Perforce vs Plastic SCM

Perforce is one of the leading version control systems in the market. It has a vast user base and it is well-known for its performance and stability.
But Plastic is a younger competitor providing a good number of new features not available with Perforce, together with a newer and better design.

Plastic is better for parallel development

Plastic is several steps ahead of Perforce in branching and merging.
From regular branches to the smart ones, Plastic handles the process of parallel change more efficiently than Perforce.
Plastic branches are first class objects and branching is light and efficient. Perforce has a counterintuitive process for branching and some trouble to handle renames and moves across branches.

ACL based security system

Plastic is built around ACLs from the ground up.
Just a few clicks let administrators and project managers finely tune the security rights.
Perforce security system is limited compared to Plastic’s

Visualization

Perforce implements some branch level diagrams for repository hierarchies.
Plastic implements the well-known 3D version tree which lets users not only stay at the branch level, but zoom inside files and directories.
The Plastic branch explorer allows managing the entire branch and merge cycle visually, and is ready to handle thousands of branches, something out of the scope of Perforce.

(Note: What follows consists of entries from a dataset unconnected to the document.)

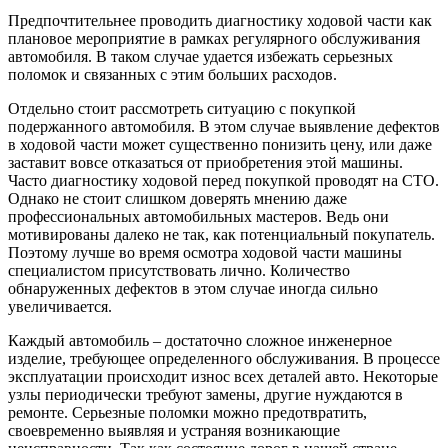
Предпочтительнее проводить диагностику ходовой части как
плановое мероприятие в рамках регулярного обслуживания
автомобиля. В таком случае удается избежать серьезных
поломок и связанных с этим больших расходов.
Отдельно стоит рассмотреть ситуацию с покупкой
подержанного автомобиля. В этом случае выявление дефектов
в ходовой части может существенно понизить цену, или даже
заставит вовсе отказаться от приобретения этой машины.
Часто диагностику ходовой перед покупкой проводят на СТО.
Однако не стоит слишком доверять мнению даже
профессиональных автомобильных мастеров. Ведь они
мотивированы далеко не так, как потенциальный покупатель.
Поэтому лучше во время осмотра ходовой части машины
специалистом присутствовать лично. Количество
обнаруженных дефектов в этом случае иногда сильно
увеличивается.
Каждый автомобиль – достаточно сложное инженерное
изделие, требующее определенного обслуживания. В процессе
эксплуатации происходит износ всех деталей авто. Некоторые
узлы периодически требуют замены, другие нуждаются в
ремонте. Серьезные поломки можно предотвратить,
своевременно выявляя и устраняя возникающие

Truly distributed development

Perforce solution is proxy-based, which doesn’t really operate seamlessly when the network is too slow or simply went down.
Plastic implements full replication and distributed support, which allows code to be modified in parallel, without restrictions, at replicated sites, and allows it to be reconciled (merged) later on.
Plastic is light enough to allow developers to run the server on a laptop, and then work totally disconnected but with full versioning capabilities.

Multi-server support

Plastic implements one of long awaited feature in Perforce: multiple servers.
Plastic servers can be configured to work on repository or workspace server modes, and then several servers can work together to improve performance and scalability.

Database backends

Plastic relies on well-known and stable database servers like SQL Server, MySql or Firebird.
This feature alone lets system administrator’s to get the best out of their existing IT infrastructure and finely tune the servers using well-known database technologies.

Evolution

Plastic has outperformed Perforce’s functionalities in just a few releases and there’s a bright future still to come.
Release after release Plastic gets faster and feature richer, and the team is open enough to welcome suggestions from their user base, and implement them at light speed.